__Required action__: Starting at the line that contains "Si vous souhaitez", set down each line exactly until the records end, keeping both ends and adding nothing.

(Extracted page text data)
* * * *

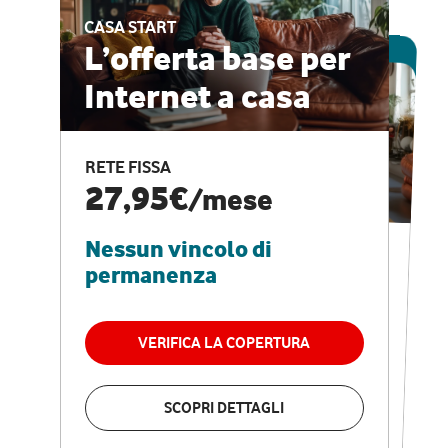
CASA START
ESCLUSIVA ONLINE
L’offerta base per
Internet a casa
CASA PRO
Internet veloce e
RETE FISSA
vantaggi speciali
27,95€
/mese
Nessun vincolo di
RETE FISSA + VODAFONE CLUB
29,95€
/mese
permanenza
Nessun vincolo di
permanenza
VERIFICA LA COPERTURA
VERIFICA LA COPERTURA
SCOPRI DETTAGLI
SCOPRI DETTAGLI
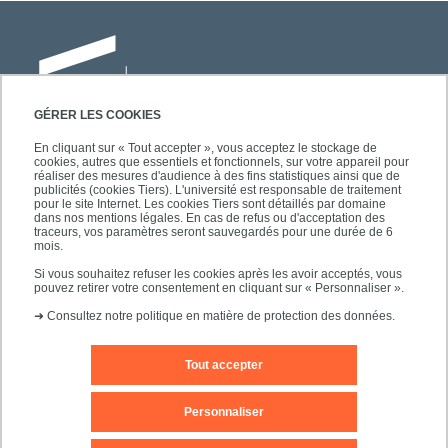
GÉRER LES COOKIES
En cliquant sur « Tout accepter », vous acceptez le stockage de
cookies, autres que essentiels et fonctionnels, sur votre appareil pour
Université Paris-Est Créteil
réaliser des mesures d'audience à des fins statistiques ainsi que de
Faculté des lettres, langues et sciences
publicités (cookies Tiers). L'université est responsable de traitement
pour le site Internet. Les cookies Tiers sont détaillés par domaine
humaines
dans nos mentions légales. En cas de refus ou d'acceptation des
61, avenue du Général de Gaulle
traceurs, vos paramètres seront sauvegardés pour une durée de 6
mois.
94010 Créteil
Si vous souhaitez refuser les cookies après les avoir acceptés, vous
pouvez retirer votre consentement en cliquant sur « Personnaliser ».
➜
Consultez notre politique en matière de protection des données.
Tout accepter
Editeur du site
Mentions légales
Contact
Personnaliser
Plan d'accès
Plan du site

* * * *

__Exercise result__:
Si vous souhaitez refuser les cookies après les avoir acceptés, vous
pouvez retirer votre consentement en cliquant sur « Personnaliser ».
➜
Consultez notre politique en matière de protection des données.
Tout accepter
Editeur du site
Mentions légales
Contact
Personnaliser
Plan d'accès
Plan du site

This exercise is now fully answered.